Start of THE DATA
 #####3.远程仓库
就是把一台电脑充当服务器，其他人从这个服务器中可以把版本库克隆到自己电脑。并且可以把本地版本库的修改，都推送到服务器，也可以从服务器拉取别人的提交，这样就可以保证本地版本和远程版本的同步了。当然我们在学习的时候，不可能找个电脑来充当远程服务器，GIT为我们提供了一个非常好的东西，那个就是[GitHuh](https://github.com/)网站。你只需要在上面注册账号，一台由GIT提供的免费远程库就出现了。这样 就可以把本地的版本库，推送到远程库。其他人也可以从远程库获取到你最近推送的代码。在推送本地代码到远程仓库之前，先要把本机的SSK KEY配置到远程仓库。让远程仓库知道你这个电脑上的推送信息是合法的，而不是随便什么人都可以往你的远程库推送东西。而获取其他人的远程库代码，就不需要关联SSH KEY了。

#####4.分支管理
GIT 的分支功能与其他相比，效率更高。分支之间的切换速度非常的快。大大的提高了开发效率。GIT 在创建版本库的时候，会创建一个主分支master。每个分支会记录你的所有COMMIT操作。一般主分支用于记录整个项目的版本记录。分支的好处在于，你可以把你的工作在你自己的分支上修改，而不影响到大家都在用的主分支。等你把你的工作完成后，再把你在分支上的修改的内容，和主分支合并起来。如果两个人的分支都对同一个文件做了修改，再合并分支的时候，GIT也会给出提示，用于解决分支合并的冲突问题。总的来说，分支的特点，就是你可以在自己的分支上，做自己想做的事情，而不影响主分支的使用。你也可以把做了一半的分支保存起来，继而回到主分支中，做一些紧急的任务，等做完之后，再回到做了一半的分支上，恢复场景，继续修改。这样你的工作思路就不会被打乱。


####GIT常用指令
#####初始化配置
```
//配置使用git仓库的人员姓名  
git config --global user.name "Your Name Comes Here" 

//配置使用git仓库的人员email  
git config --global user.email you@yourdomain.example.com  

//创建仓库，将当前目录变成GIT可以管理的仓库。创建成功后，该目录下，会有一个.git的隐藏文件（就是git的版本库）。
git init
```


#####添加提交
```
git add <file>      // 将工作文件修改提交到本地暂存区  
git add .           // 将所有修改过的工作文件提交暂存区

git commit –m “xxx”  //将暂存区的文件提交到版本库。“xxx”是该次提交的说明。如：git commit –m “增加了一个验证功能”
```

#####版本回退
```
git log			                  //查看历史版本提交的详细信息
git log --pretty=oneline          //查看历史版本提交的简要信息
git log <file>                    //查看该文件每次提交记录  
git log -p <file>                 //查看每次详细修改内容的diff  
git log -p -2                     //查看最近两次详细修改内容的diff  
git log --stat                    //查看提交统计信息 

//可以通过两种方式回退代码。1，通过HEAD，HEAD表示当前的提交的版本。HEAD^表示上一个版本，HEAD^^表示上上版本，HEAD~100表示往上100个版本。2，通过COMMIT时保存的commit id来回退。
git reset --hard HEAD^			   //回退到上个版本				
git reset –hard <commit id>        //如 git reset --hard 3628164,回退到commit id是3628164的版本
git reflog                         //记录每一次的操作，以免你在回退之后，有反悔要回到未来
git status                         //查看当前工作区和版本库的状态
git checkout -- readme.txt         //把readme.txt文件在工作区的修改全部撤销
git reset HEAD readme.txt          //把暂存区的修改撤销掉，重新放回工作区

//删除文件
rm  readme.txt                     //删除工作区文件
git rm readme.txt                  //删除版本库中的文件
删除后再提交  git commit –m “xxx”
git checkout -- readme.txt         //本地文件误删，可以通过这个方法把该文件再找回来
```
End of THE DATA
WHAT YOU NEED TO DO – Your task is to copy every line of the entries that contains the string "checkout".

TASK ANSWER –
git checkout -- readme.txt         //把readme.txt文件在工作区的修改全部撤销
git checkout -- readme.txt         //本地文件误删，可以通过这个方法把该文件再找回来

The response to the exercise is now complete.